SUMMARY Ranitidine is a new histamine H2-receptor antagonist which differs in chemical structure from both histamine and cimetidine. Animal studies have shown that it is a potent, specific competitive antagonist with a highly effective inhibitory action upon the release of acid and pepsin in gastric secretion invoked by a wide range of secretory stimulants. Similar pharmacological properties have been shown in man. It has no other measurable pharmacological effect resulting from blockade of histamine H2-receptors, nor does it appear to exert any other biological effects in man. The gastric secretory inhibitory effects of ranitidine are qualitatively similar to those of cimetidine but are 4–9 times more potent on a weight-for-weight basis. The pharmacodynamics and pharmacokinetics are such that by administering ranitidine 150 mg morning and night, effective inhibition of intragastric acidity is achieved. Ranitidine has a greater selectivity of action than cimetidine so avoiding certain unwanted effects such as interference with enzymic degradation of a wide range of drugs metabolised by the liver mixed function oxygenase system, antiandrogenic effects and the propensity to cause confusion in the elderly.

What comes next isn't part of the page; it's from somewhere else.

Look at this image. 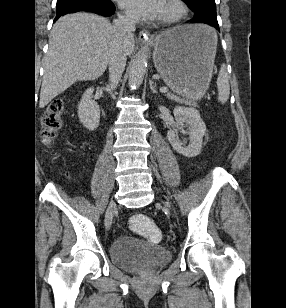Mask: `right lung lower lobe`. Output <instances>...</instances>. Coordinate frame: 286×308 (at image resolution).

In short term treatment of duodenal ulceration, ranitidine 150 mg twice daily relieves symptoms and heals ulcers with an expected rate of approximately 80% over four weeks rising to over 90% during eight weeks of treatment, compared with placebo healing rates of around 30%. Similarly, the gastric ulcer healing rate of 60–70% at four weeks and 85% at three months was superior to placebo rates of 40–50%. In both duodenal and gastric ulcer, responses were similar to those previously reported with cimetidine. Nightly maintenance treatment with ranitidine 150 mg significantly reduces the rate of recurrence in patients with duodenal or gastric ulceration. In reflux oesophagitis, ranitidine 150 mg twice daily for six weeks reduces symptoms, and improves endoscopic appearances. Higher doses of ranitidine have been shown to control patients with the Zollinger-Ellison syndrome resistant to cimetidine. There are some reports of beneficial effects of ranitidine on acute upper gastrointestinal haemorrhage. Administered before anaesthesia, ranitidine decreases the volume and elevates the pH of gastric juice and may reduce morbidity and mortality arising from aspiration pneumonitis.